I always associate the daisy stitch with spring – and not just because it’s named after a flower. I think it makes the perfect fabric for a spring shawl or shrug, as it is warm but not too warm.
How To Crochet Daisy Stitch
The daisy stitch is constructed by clustering stitches in a chain one space and skipping stitches from the previous row. This pattern is repeated in each row.
For today’s tutorial, I’m using a 3.75mm crochet hook and a delicate, sparkly pink worsted weight yarn. This stitch also looks great with a larger hook and larger-weight yarn, so feel free to experiment around with textures and weight!
To begin, chain an odd amount of stitches to form our foundation chain. For today’s swatch, I chained 21 foundation stitches.
To start row 1, insert your hook into the second foundation chain stitch from your hook, yarn over, and draw up a loop. Remember, we never count the loop on the hook as a stitch!
Next, insert your hook into the next foundation chain stitch, yarn over, and draw up another loop. You should have three loops on your hook now.
Skip over the next foundation chain stitch.
Insert your hook into the next foundation chain stitch, and pull up another loop. You will have four loops total on your hook!
Yarn over, and draw through all loops on your hook.
To close this first daisy stitch, chain one.
To work our next (and all subsequent) stitch(es), insert your hook into the space left by the chain stitch we just made and pull up a loop.
Insert your hook into the same foundation chain stitch our last loop from the first stitch went through and draw up a loop.
Then, skip the next foundation chain stitch. Place your hook in the next foundation chain stitch and draw up a loop.
Just like the first daisy stitch we made, yarn over and draw through all four loops on your hook. Close this cluster of four stitches by chaining one.
We will repeat this pattern until the end of the row!
Ending Row 1
The last daisy stitch you create ends with a chain one.
To begin our next row, we need to chain another two stitches. This will give us three total – one to close off the last daisy stitch, and another two to turn.
Insert your hook into the second chain from your hook and draw up a loop.
Insert your hook into the next chain and draw up a loop.
Skip the first official stitch of the row.
Insert your hook into the “eye” or chain space of the daisy stitch of the previous row. This is the next stitch after the one we just skipped, but knowing it’s the center of the last cluster helps me line things up just right.

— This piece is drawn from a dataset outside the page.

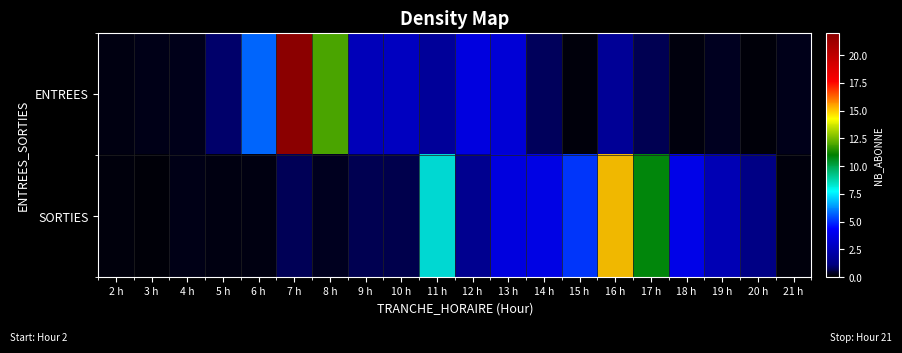

The value of SORTIES at 7 h is 0.5. True or false?

False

Just like before, yarn over and draw through all loops. Close this first daisy stitch with a chain one.
Continuing the Pattern
We’ll construct the rest of the daisy stitches nearly identically to the first row. The only difference is now we’re working in the stitches of the previous row, and not the foundation chain stitches.
To form your second (and all subsequent) daisy stitch(es), insert your hook in the space left by the chain one we just made to close the last daisy stitch and draw up a loop.
Insert your hook into the same stitch that we drew up the last loop of the previous daisy stitch. Draw up a loop.
Skip the next stitch, and insert your hook into the “eye” from the previous row. Draw up a loop, then draw through all loops on your hook.
To finish off this row (and all subsequent rows), the last loop you’ll pull up will be in the last chain stitch we made in the previous row. This helps us keep a nice, crisp side!
Repeat this pattern until your project is the desired length.
I hope you found this simple tutorial helpful!
As I mentioned above, the daisy stitch makes a beautiful, textured fabric with a little drape. It makes the most beautiful shrugs or wraps but is also a wonderful stitch that you can use to create scarves, blankets, and headbands.
2 thoughts on “How To Crochet Daisy Stitch – A Simple, Easy-to-Follow Guide”
Although, I known how to make this stitch since I was a young teen I just wanted to tell you, I find your tutorial on the daisy stitch very easy to follow compared to some I have run across and plan on using it to teach my granddaughters how to make the daisy stitch, as I am left-handed and they are right-handed I think your tutorial will come in handy.
Thank you Sherry
Sassy Sherry M So glad that it seems to be helpful!